4. Das Berufungsgericht hat das Vertragsverhältnis als Mietvertrag qualifiziert, dem tritt das Rechtsmittel nicht entgegen.

4.1 Die Ausführungen zur Anwendbarkeit des MRG können die Zulässigkeit der Revision schon deshalb nicht stützen, weil diese Frage nicht Gegenstand des Feststellungsbegehrens ist. Wenn die Beklagte letztlich selbst davon ausgeht, dass „ein Vertrag sui generis vor[liegt], der [...] Elemente des Bestandrechts […] aufweist“, ist nicht recht verständlich, warum das Feststellungsbegehren nicht berechtigt sein soll.
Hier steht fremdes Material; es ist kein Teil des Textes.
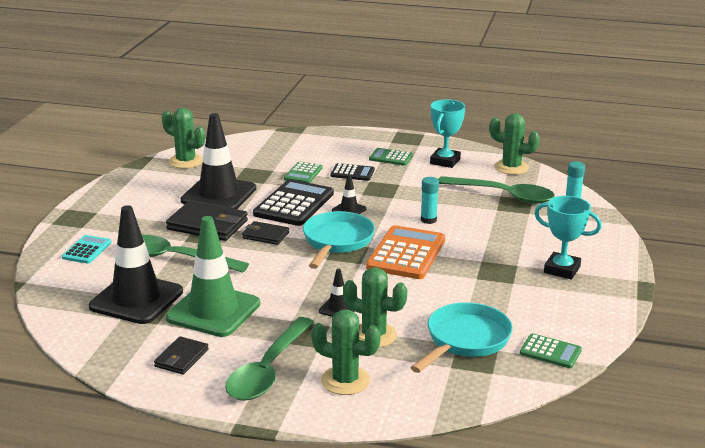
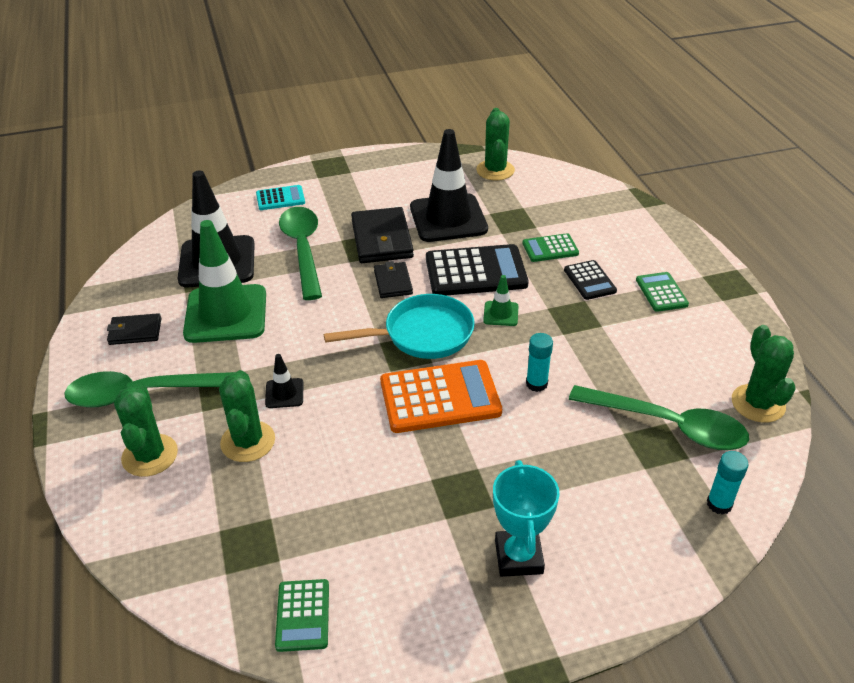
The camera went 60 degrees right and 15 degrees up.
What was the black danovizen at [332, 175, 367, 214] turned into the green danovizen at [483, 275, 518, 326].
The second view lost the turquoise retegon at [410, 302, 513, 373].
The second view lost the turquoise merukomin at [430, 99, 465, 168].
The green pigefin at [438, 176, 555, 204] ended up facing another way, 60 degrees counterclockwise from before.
4.2 Auch die behauptete erforderliche Genehmigung durch die Aufsichtsbehörde nach der früheren Fassung des § 90 Abs 1 Z 3 stmk GemO idF BGBl 2010/29, der mit LGBl 2019/29 (in Kraft getreten am 2. 4. 2019) geändert wurde, wirft schon mangels Relevanz keine Frage nach § 502 Abs 1 ZPO auf, weil mit der hier zu beurteilenden Vereinbarung kein Bestandvertrag mit einer unbefristeten Laufzeit oder einer solchen von mehr als 120 Monaten abgeschlossen wurde.

5. Einer weiteren Begründung bedarf es nicht (§ 510 Abs 3 ZPO).